╭─ DATA FOR REVIEW

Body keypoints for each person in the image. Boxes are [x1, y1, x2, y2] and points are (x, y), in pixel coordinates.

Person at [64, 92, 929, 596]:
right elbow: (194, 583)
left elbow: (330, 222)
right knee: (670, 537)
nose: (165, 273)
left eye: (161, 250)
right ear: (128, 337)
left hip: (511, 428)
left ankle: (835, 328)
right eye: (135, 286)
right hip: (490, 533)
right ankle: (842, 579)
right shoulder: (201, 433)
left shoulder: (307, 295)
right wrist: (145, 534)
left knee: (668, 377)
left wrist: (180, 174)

╰─
╭─ DATA FOR REVIEW

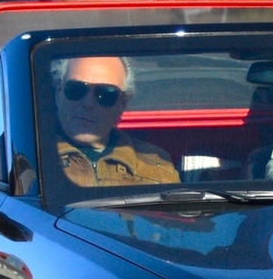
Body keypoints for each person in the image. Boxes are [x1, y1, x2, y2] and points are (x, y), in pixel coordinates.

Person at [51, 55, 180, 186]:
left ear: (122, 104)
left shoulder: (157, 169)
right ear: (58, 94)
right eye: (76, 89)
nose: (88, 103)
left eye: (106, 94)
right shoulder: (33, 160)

╰─
╭─ DATA FOR REVIEW

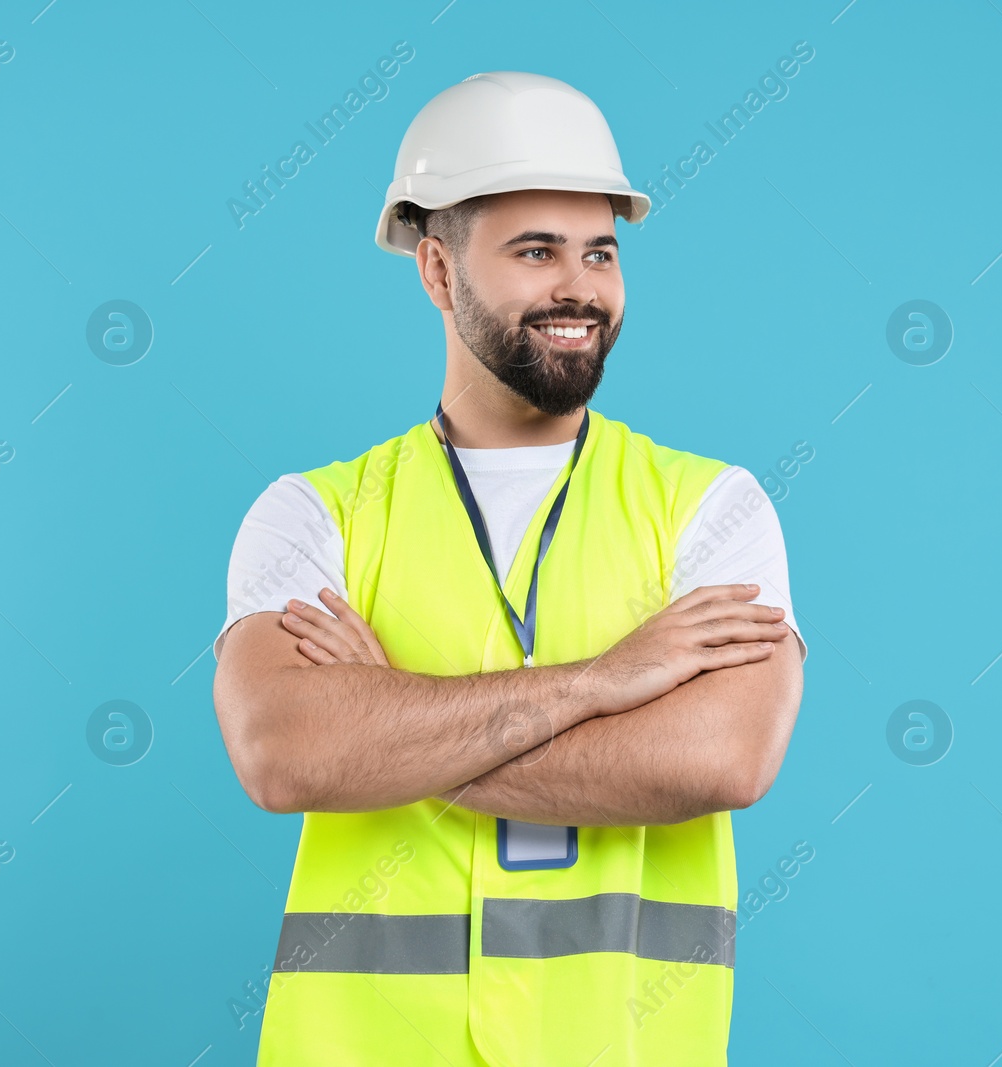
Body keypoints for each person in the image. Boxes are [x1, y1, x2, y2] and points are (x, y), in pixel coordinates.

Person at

╰─

• **BRIEF**: Extract all lines of the records above that include "left".

• **YOUR SOLUTION**:
left elbow: (330, 222)
left eye: (161, 250)
left hip: (511, 428)
left ankle: (835, 328)
left shoulder: (307, 295)
left knee: (668, 377)
left wrist: (180, 174)
left ear: (122, 104)
left shoulder: (157, 169)
left eye: (106, 94)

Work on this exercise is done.